__ENTRIES SHOWN__:
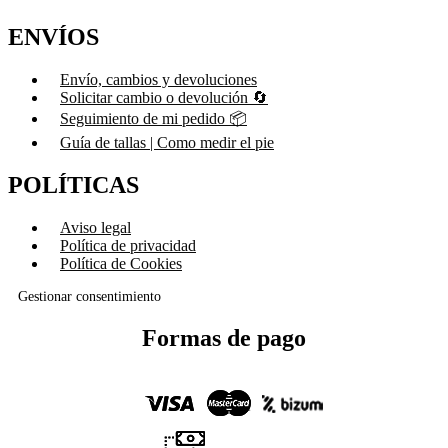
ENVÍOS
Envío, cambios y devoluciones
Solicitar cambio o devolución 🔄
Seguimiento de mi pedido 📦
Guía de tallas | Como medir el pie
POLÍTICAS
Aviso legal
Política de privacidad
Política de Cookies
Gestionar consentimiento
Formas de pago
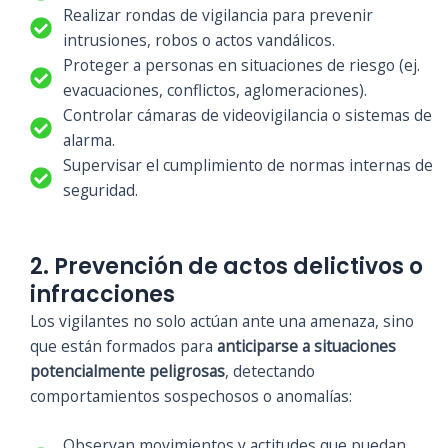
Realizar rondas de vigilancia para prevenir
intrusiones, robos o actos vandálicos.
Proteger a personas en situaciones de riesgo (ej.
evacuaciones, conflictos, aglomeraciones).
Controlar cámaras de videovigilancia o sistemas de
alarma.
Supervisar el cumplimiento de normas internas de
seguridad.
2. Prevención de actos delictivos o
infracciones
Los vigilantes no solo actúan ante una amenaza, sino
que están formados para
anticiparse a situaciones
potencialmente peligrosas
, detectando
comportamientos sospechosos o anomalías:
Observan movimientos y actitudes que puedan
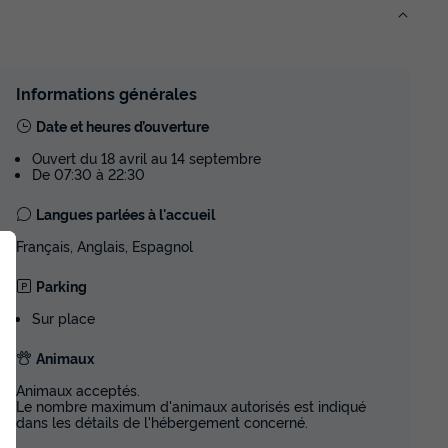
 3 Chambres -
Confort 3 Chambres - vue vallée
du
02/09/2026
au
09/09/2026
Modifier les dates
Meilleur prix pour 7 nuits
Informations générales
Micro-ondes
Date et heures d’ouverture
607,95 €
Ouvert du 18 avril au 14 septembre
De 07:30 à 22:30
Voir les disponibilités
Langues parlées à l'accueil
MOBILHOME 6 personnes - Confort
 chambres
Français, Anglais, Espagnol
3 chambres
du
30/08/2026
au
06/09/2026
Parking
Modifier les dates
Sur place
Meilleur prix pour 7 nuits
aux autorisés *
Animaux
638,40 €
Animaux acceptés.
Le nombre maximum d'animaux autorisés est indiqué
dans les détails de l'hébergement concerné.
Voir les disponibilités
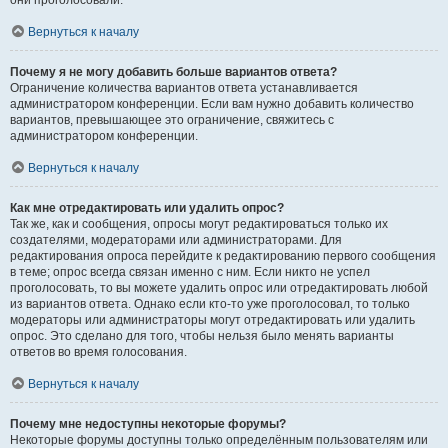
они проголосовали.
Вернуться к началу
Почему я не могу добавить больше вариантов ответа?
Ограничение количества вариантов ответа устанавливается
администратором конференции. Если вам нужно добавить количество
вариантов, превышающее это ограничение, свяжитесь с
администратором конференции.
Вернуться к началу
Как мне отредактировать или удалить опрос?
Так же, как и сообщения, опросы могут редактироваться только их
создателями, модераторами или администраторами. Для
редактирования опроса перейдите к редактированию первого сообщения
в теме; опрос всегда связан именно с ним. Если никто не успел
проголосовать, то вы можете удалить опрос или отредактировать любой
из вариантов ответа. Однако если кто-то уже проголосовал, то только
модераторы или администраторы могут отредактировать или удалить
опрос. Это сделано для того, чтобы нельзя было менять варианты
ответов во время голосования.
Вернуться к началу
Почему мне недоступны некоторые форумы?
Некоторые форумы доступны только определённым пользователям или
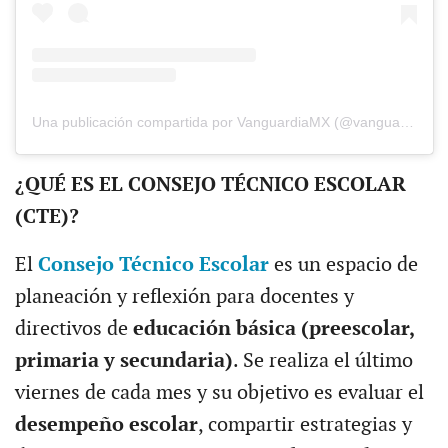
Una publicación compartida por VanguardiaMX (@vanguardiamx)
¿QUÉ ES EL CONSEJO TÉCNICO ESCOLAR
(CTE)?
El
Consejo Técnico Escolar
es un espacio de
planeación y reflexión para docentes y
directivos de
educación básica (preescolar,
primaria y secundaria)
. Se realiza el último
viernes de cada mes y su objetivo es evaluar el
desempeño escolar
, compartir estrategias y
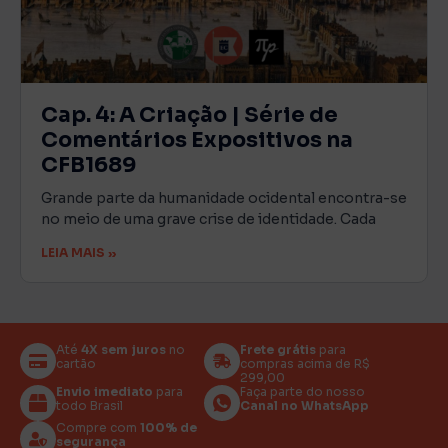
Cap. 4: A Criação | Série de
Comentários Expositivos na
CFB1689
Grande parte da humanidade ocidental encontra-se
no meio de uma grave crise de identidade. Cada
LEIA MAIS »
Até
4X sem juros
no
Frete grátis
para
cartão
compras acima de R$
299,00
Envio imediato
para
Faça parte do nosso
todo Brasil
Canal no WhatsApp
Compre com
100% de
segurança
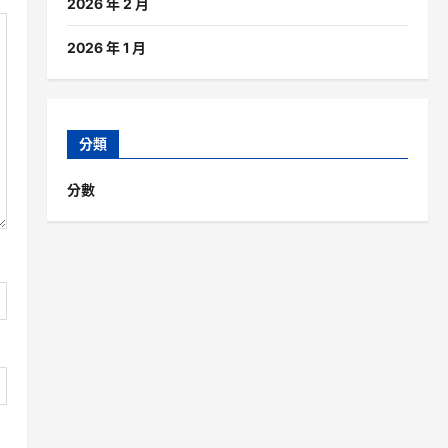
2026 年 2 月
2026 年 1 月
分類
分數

__WORK REQUIRED__:
In the part that opens with the line containing "они проголосовали." and closes with the line containing "Как мне отредактировать или удалить опрос?", swap "конференции" for "форума". Give back only those lines, with nothing else changed.

__EXERCISE SOLUTION__:
они проголосовали.
Вернуться к началу
Почему я не могу добавить больше вариантов ответа?
Ограничение количества вариантов ответа устанавливается
администратором форума. Если вам нужно добавить количество
вариантов, превышающее это ограничение, свяжитесь с
администратором форума.
Вернуться к началу
Как мне отредактировать или удалить опрос?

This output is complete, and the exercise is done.